Dr. Michael E. DeBakey was one of the most influential and innovative heart doctors in the United States. The man whom the Journal of the American Medical Association once called "the greatest surgeon ever" lived to be 99 years old. In that time, he served his country, saved tens of thousands of lives (including his own), and completely revolutionized the way surgeons work on the human heart.
While a surgeon in World War II, he urged that doctors be moved from hospitals to the front, where medics were usually the only aid available. He created what would become known in the Korean War as the Mobile Army Surgical Hospital (or "MASH") unit. The Army awarded him the Legion of Merit for this innovation.

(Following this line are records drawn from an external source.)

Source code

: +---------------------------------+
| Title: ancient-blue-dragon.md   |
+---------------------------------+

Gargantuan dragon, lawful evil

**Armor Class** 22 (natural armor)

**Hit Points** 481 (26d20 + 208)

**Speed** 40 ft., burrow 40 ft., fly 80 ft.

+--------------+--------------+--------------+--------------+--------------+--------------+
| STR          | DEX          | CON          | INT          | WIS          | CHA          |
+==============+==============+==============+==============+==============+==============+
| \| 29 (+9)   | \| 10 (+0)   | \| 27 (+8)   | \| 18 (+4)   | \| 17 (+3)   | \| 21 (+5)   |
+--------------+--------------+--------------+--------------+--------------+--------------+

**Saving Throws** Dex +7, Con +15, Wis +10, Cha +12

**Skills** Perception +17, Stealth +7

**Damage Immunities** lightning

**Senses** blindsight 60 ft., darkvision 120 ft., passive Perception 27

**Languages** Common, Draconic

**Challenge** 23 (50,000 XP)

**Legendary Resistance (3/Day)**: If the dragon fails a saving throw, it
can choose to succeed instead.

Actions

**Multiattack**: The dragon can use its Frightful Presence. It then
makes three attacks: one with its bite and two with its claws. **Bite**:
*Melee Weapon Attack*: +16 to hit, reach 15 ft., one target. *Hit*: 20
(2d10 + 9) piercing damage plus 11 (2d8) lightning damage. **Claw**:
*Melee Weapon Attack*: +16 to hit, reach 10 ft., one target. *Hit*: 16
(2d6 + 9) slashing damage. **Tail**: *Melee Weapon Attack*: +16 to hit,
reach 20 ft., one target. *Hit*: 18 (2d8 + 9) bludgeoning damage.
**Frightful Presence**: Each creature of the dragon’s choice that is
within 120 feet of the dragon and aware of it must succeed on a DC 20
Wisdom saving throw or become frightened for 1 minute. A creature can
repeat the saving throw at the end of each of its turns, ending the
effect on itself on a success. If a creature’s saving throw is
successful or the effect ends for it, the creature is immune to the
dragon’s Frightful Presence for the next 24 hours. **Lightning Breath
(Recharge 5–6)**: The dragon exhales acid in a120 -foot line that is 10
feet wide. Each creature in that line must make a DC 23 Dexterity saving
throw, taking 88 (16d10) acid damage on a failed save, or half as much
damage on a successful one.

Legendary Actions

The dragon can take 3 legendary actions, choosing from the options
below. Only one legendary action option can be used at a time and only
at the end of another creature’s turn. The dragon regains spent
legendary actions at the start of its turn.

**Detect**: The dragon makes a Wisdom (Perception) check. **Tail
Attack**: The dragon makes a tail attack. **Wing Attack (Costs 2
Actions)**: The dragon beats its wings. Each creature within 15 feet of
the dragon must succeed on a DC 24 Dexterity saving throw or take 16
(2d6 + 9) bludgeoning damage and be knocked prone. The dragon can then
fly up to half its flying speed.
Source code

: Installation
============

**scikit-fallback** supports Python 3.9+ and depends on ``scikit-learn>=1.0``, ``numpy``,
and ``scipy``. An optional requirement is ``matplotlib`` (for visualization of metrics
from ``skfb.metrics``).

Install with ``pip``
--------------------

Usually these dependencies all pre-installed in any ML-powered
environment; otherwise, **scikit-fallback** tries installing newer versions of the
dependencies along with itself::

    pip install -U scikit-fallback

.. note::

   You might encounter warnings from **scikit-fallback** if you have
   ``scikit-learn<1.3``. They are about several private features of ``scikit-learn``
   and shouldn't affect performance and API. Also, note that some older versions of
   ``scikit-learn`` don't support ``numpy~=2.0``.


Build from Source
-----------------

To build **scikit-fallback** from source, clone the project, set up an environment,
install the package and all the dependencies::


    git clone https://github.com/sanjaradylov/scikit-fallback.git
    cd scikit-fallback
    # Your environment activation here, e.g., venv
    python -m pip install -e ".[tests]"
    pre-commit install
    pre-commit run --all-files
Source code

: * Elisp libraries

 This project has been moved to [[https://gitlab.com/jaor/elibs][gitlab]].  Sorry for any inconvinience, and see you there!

In 1969, President Johnson awarded Dr. DeBakey the Presidential Medal of Freedom, the highest honor given a United States citizen. In 1987, President Ronald Reagan awarded him the National Medal of Science. In 2008, he received the Congressional Gold Medal, Congress's highest civilian honor, in a ceremony attended by President Bush. He died in 2008 and was granted ground burial in Arlington National Cemetery by the Secretary of the Army.
Dr. Michael E. DeBakey was the heart surgeon for the last Shah of Iran, of King Edward VIII of England, Marlene Dietrich, Joe Louis, and Presidents Johnson and Nixon. More than that, he was the surgeon who cared about saving the lives of regular troops. In combat he reformed the way the Army manages casualty care, and as a civilian he reformed the way America takes care of its veterans.